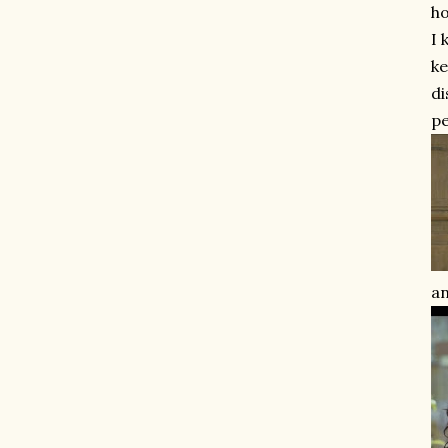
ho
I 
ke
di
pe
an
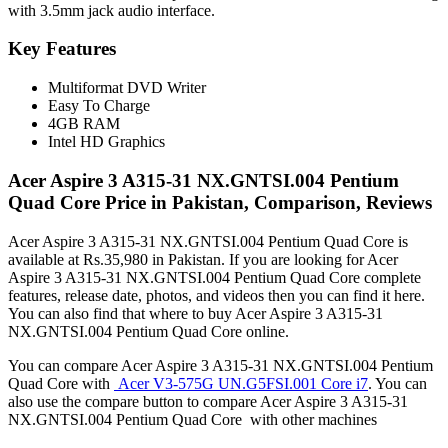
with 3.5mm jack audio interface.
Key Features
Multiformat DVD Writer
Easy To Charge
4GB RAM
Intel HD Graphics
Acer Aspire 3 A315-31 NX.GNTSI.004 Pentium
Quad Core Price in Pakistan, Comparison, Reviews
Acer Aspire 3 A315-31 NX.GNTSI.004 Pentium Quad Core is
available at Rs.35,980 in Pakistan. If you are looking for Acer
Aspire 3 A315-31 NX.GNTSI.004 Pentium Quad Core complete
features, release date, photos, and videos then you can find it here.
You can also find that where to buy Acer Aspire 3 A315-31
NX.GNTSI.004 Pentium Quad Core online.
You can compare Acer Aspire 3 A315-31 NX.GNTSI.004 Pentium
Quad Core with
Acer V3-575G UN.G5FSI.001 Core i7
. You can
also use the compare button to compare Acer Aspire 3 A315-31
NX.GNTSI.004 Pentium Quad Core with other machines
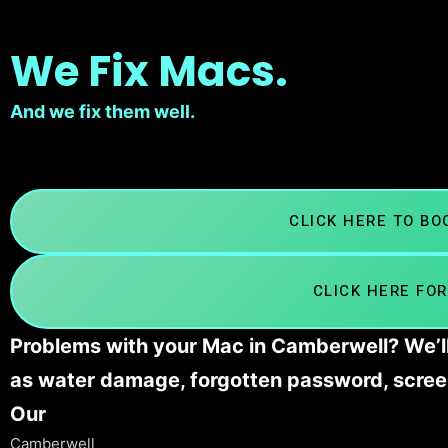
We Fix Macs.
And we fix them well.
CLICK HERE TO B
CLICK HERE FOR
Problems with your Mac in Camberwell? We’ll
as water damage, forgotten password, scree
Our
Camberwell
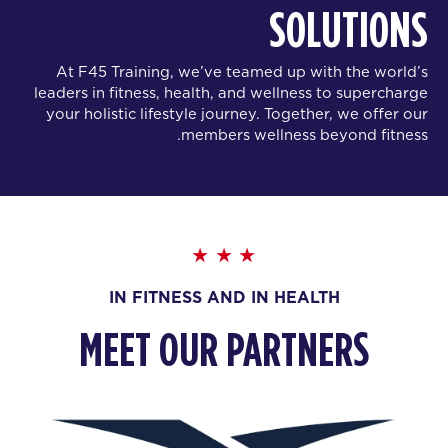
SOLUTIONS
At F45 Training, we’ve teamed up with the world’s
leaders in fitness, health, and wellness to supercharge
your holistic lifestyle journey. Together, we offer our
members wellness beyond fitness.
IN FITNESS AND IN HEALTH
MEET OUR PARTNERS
========================
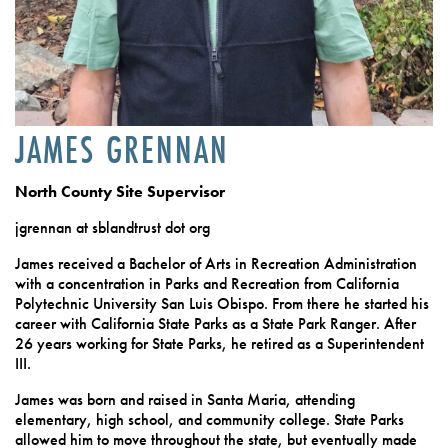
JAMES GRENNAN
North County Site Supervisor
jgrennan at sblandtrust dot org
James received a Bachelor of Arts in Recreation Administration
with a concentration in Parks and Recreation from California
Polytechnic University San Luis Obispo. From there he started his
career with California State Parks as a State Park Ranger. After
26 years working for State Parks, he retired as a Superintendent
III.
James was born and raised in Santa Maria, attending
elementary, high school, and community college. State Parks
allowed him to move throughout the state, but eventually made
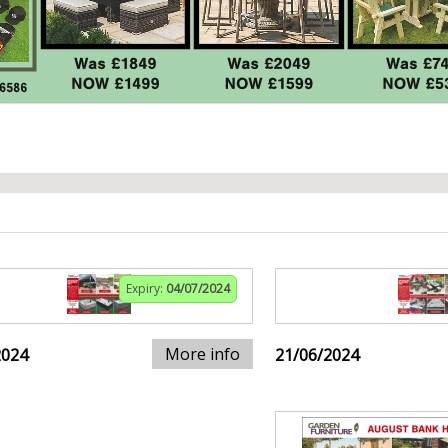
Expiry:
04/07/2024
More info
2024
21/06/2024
========================
## Problem details
Give only the number of lines in the records that contain the word "California".

## Task answer
2